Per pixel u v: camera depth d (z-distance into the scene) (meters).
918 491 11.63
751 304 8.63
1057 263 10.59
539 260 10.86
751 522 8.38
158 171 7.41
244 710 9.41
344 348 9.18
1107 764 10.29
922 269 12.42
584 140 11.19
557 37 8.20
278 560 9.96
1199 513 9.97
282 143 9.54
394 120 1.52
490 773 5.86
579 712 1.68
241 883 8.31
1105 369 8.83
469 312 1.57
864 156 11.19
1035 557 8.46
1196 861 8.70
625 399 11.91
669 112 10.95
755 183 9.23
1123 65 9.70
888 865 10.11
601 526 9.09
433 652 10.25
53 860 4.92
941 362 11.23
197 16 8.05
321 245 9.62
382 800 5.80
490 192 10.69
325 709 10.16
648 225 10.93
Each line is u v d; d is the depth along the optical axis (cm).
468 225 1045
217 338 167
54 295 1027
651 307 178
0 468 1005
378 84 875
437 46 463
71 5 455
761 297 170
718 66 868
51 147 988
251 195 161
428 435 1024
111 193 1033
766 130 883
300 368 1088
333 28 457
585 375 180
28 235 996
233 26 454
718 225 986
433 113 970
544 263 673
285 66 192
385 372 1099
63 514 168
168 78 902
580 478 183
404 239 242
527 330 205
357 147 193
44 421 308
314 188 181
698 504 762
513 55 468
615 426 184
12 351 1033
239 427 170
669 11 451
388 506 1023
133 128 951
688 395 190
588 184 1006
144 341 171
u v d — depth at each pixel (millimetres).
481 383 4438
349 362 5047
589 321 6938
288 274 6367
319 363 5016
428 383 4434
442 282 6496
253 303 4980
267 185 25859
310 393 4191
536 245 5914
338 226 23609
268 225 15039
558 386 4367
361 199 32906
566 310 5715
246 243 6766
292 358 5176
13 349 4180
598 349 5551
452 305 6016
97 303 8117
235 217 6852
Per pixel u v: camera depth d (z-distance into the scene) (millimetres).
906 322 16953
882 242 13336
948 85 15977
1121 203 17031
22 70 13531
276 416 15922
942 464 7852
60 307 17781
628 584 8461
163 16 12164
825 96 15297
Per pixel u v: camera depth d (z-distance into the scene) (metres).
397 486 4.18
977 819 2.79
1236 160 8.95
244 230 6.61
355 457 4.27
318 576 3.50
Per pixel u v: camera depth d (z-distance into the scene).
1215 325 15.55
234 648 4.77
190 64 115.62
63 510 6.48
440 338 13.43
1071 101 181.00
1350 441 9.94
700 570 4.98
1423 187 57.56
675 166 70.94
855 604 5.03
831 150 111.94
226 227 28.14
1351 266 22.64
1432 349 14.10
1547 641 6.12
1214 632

********************

(Assigned task): Output the lines of the records above exactly as they appear, from the line containing "1057 263 10.59" through the line containing "53 860 4.92".

(Result below):
1057 263 10.59
539 260 10.86
751 522 8.38
158 171 7.41
244 710 9.41
344 348 9.18
1107 764 10.29
922 269 12.42
584 140 11.19
557 37 8.20
278 560 9.96
1199 513 9.97
282 143 9.54
394 120 1.52
490 773 5.86
579 712 1.68
241 883 8.31
1105 369 8.83
469 312 1.57
864 156 11.19
1035 557 8.46
1196 861 8.70
625 399 11.91
669 112 10.95
755 183 9.23
1123 65 9.70
888 865 10.11
601 526 9.09
433 652 10.25
53 860 4.92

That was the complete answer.